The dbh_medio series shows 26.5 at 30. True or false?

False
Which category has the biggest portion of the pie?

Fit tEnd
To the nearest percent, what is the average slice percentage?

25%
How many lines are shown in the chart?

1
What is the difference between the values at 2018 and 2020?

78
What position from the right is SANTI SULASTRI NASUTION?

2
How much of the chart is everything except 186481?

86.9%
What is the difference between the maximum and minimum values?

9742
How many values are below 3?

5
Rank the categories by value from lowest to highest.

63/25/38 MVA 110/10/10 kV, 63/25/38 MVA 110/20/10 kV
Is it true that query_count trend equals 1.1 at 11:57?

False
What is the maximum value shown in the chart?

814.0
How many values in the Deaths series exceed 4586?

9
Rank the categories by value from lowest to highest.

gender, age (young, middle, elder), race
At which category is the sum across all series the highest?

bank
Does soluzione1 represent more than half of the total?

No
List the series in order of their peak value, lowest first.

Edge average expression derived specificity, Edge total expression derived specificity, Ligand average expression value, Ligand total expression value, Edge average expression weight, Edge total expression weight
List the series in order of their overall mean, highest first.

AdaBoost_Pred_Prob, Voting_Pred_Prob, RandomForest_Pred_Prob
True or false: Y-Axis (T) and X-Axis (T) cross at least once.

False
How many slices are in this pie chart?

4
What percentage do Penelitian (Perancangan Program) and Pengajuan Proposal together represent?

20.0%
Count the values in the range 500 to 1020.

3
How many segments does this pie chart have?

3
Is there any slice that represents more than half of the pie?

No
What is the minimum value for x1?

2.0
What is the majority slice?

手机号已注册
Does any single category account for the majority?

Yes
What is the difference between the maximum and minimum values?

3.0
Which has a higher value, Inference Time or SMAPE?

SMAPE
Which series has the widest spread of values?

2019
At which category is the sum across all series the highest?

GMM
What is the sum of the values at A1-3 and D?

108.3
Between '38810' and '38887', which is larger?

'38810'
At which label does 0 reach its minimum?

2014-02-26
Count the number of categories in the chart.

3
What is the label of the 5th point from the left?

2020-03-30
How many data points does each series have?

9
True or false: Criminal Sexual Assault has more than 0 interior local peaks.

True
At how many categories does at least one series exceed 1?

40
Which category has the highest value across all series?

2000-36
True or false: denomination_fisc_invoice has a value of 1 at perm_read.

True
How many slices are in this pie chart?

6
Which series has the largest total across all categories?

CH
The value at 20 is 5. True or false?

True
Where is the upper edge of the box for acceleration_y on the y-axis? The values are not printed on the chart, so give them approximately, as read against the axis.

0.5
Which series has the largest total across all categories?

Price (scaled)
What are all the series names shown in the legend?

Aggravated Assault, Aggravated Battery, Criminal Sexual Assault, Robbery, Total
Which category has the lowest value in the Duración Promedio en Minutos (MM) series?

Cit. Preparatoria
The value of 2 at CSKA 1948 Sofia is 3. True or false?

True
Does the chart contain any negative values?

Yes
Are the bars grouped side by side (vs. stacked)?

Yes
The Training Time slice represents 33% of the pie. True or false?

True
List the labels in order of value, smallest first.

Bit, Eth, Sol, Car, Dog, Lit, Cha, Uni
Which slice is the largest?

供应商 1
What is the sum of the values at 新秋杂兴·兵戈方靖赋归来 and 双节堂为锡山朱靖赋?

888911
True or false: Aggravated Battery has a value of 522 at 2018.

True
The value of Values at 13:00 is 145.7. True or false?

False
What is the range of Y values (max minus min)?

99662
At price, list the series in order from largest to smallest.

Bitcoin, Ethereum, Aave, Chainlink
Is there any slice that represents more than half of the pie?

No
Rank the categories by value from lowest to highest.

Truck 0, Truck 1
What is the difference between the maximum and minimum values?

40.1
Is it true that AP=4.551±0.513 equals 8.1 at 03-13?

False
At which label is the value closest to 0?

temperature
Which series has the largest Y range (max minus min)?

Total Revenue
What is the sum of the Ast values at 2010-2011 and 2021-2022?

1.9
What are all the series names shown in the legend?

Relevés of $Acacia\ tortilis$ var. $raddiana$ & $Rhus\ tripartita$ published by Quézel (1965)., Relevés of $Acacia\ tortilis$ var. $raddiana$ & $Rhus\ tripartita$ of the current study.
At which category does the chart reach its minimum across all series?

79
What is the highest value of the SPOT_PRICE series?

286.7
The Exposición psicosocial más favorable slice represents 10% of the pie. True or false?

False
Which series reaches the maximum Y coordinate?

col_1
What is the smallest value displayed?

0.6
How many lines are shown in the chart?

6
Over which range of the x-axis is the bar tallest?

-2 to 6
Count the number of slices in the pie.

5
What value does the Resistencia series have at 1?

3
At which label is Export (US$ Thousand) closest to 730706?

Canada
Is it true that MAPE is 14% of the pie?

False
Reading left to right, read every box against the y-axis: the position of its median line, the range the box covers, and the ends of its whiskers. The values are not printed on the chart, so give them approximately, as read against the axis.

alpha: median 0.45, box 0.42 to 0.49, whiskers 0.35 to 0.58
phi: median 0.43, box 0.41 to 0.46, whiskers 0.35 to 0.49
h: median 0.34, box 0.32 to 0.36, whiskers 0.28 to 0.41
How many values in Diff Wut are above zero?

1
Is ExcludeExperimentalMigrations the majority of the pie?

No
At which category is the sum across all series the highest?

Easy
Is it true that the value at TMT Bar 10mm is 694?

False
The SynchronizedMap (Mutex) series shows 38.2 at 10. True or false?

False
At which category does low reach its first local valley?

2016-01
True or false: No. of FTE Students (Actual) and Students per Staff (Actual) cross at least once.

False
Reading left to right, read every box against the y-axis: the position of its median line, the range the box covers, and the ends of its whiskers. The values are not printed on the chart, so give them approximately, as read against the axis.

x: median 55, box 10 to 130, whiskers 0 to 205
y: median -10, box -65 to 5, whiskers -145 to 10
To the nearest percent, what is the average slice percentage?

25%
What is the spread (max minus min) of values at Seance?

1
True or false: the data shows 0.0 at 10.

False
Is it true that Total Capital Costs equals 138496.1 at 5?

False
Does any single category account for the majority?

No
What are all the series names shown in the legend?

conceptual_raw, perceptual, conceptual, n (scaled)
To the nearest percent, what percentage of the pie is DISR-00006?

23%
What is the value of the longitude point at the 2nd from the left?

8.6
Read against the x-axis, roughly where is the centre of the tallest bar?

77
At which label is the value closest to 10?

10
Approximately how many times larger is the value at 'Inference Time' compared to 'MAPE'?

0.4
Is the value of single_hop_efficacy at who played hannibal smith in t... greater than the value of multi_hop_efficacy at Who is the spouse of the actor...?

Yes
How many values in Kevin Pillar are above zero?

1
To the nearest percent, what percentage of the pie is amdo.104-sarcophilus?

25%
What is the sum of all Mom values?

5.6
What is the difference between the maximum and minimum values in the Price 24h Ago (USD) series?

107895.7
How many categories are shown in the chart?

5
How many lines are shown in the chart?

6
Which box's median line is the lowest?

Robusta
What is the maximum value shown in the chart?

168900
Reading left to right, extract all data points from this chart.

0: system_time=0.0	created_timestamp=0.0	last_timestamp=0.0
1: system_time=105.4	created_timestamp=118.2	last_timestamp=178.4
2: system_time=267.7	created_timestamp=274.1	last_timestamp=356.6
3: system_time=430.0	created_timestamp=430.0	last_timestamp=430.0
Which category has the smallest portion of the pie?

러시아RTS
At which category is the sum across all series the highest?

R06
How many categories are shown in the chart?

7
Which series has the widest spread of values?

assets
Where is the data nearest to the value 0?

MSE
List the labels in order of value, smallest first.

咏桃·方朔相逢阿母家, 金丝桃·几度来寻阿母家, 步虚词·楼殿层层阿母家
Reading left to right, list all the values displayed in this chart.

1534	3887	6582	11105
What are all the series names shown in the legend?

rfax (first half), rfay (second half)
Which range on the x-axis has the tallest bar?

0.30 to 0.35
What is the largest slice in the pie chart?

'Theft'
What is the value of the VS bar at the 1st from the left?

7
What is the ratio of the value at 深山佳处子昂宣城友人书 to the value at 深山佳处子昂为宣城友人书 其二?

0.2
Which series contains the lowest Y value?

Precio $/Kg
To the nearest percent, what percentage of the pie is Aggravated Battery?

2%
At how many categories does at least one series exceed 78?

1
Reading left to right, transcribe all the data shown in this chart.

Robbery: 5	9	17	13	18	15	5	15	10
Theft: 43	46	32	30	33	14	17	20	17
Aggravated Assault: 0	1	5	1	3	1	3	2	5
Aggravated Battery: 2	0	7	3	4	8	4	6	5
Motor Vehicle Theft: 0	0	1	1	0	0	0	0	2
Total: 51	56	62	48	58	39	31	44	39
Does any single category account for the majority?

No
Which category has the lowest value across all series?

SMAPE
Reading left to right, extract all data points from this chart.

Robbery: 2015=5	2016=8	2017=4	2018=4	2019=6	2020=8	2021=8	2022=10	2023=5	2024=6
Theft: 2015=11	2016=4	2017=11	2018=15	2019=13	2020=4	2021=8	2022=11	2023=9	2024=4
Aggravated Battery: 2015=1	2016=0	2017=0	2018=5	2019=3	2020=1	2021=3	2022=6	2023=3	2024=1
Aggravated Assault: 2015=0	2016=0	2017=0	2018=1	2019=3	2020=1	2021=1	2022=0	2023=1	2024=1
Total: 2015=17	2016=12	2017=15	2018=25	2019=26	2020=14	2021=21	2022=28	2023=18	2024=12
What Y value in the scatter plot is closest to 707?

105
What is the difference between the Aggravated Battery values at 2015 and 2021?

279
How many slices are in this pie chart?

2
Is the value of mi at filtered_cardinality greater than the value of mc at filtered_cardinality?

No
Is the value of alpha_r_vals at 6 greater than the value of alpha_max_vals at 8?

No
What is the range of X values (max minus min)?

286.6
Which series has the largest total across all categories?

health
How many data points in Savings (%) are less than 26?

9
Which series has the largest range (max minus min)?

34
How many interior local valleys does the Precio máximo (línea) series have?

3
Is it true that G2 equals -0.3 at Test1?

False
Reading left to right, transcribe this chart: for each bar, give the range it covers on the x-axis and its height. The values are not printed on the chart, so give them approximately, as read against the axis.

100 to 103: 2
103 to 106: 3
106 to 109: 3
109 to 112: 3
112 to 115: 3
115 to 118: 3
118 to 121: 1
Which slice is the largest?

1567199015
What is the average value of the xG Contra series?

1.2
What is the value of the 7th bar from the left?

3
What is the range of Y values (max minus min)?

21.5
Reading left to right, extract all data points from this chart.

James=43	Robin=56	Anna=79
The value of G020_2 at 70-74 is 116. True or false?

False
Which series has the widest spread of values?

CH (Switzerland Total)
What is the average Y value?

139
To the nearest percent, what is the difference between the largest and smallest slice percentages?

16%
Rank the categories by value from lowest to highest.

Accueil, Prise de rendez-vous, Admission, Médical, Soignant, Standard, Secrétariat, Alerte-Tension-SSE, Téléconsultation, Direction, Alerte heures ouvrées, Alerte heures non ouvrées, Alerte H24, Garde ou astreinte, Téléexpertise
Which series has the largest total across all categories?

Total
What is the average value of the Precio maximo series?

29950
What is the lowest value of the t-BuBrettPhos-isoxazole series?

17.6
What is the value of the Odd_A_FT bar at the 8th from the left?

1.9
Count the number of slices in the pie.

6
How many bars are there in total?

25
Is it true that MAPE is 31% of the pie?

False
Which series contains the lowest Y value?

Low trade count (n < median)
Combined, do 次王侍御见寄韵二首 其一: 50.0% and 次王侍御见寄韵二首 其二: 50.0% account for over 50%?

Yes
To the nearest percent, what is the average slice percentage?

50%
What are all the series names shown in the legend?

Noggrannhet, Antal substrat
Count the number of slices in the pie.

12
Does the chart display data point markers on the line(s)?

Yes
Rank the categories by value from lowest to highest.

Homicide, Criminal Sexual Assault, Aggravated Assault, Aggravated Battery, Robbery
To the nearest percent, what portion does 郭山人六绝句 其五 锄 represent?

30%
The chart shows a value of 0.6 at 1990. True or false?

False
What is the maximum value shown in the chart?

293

=-=-=-=-=

▶ **課題の目的**
項目の最初の行から「What is the difference between the values」を含む行までを、「chart」を「graph」に置き換えて書き出してください。それ以外は一切変更しないでください。

▶ **解答例**
The dbh_medio series shows 26.5 at 30. True or false?

False
Which category has the biggest portion of the pie?

Fit tEnd
To the nearest percent, what is the average slice percentage?

25%
How many lines are shown in the graph?

1
What is the difference between the values at 2018 and 2020?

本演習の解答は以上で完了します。